He was born in Stockholm, with the surname Rosengren, and qualified as a lawyer with that name. After a family member was charged with burglary, he changed his name to Rogard and cut all ties with his family.
Rogard was vice-president of the World Chess Federation (FIDE), from 1947 to 1949, then succeeded Alexander Rueb as president, a post he held until succeeded by Max Euwe in 1970. He was also chairman of the Swedish Chess Federation from 1947 to 1964. Rogard was granted the International Arbiter title by FIDE in 1951. He could speak five languages.
During his senior leadership terms with FIDE, and with the Swedish federation, he was able to arrange for many high-profile chess events to be hosted in Sweden. Four Interzonal tournaments—Saltsjobaden 1948 (won by GM David Bronstein), Stockholm 1952 (won by GM Alexander Kotov), Gothenburg 1955 (won by GM Paul Keres), and Stockholm 1962 (won by GM and future World Champion Bobby Fischer) -- were all held in Sweden. The 1956 Student Chess Olympiad was held in Uppsala and won by the USSR. The 1969 World Junior Chess Championship was held in Stockholm and won by future World Champion Anatoly Karpov. The 1968 Candidates' match between Grandmasters Boris Spassky and Bent Larsen was held in Malmö, and won by Spassky.
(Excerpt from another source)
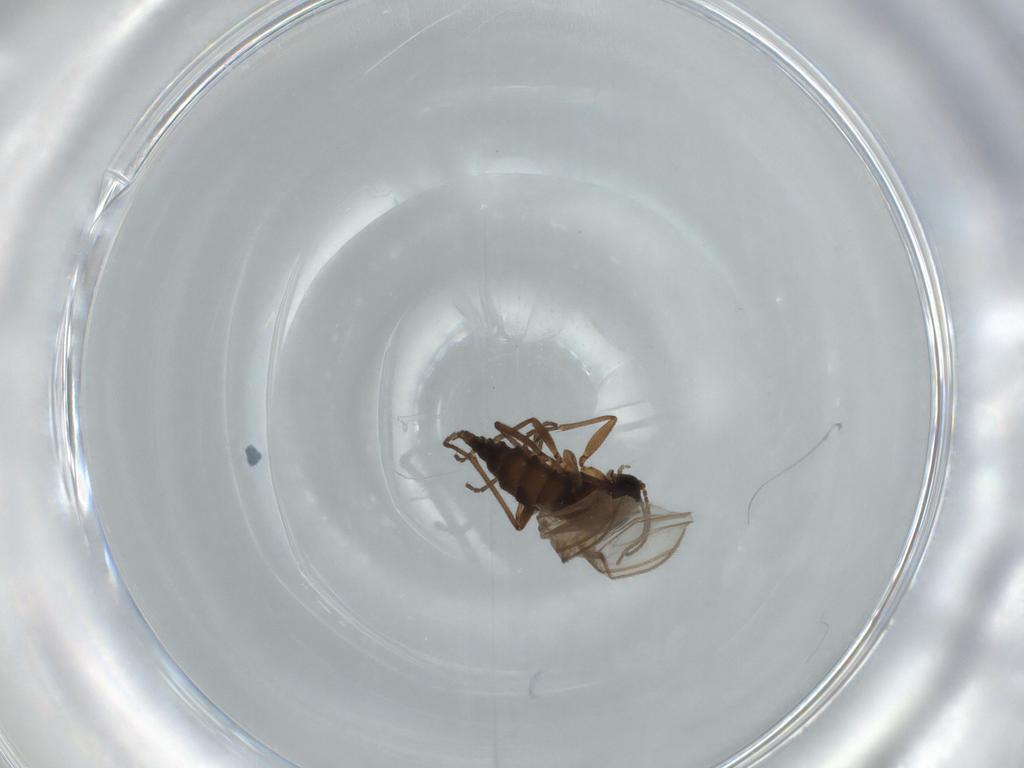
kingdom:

Gothenburg also hosted the FIDE Congress of 1955.
Major achievements for FIDE were many:
- Formalization of International Grandmaster and International Master titles, in 1950;
- Assuming control of the World Championship process, setting up Zones covering the chess world, together with Interzonal and Candidates tournaments on a regular three-year cycle, starting in 1948 with the World Championship Tournament to determine a new champion after holder Alexander Alekhine died in 1946;
- Re-establishing the Chess Olympiads, on a two-year cycle, starting in 1950, after an 11-year gap from the previous event in 1939;
- Establishment of the new World Junior Chess Championship, for players 20 years and younger, in 1951, on a two-year cycle, which was changed to an annual event in the early 1970s;
- Introduction of an International Rating System, in 1970.
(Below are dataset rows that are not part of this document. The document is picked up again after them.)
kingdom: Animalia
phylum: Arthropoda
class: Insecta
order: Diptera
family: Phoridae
During Rogard's time of involvement with Swedish chess, Stockholm hosted the 1937 Chess Olympiad, won by the United States.
Rogard played chess at third category level.
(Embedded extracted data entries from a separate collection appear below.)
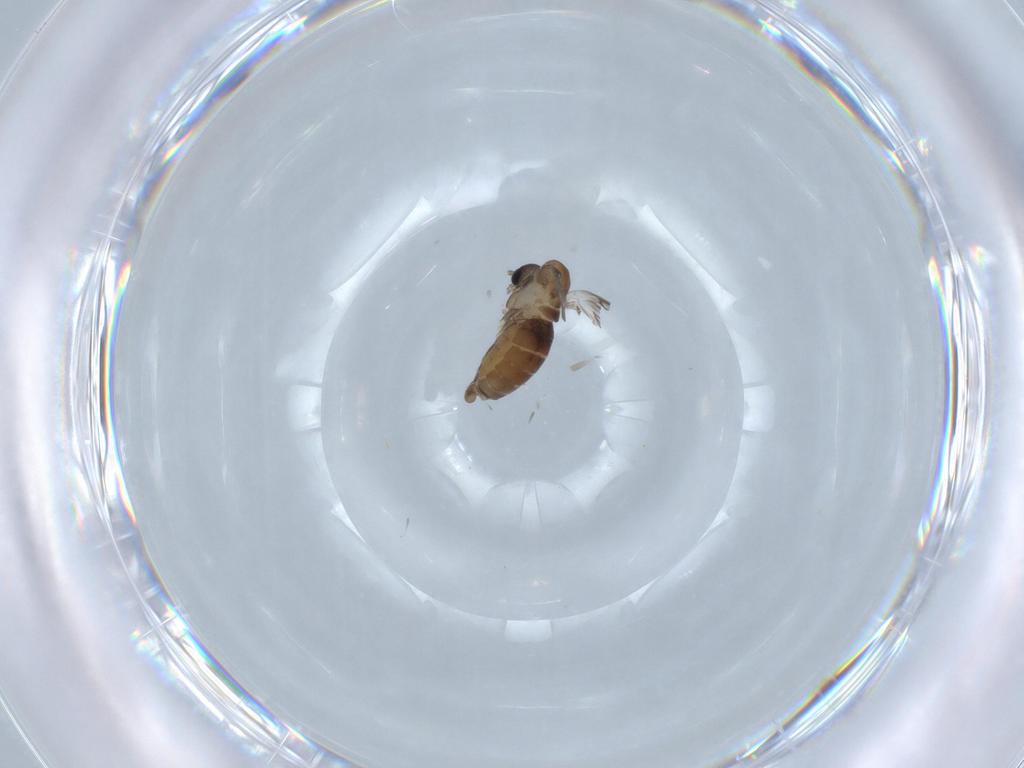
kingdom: Animalia
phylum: Arthropoda
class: Insecta
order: Diptera
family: Psychodidae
He was married four times: first to Greta Santessen (1898-1999) from 1921 to 1934, with this marriage producing daughter Monica (born 1923); then to Gueye Rolf (1902-1973) until 1944; then to internationally famed actress Viveca Lindfors (1920-1995) from 1944 to 1948, with this marriage producing daughter Lena Tabori (born 1944); then finally to Ella Johansson (1920-2006) from 1965.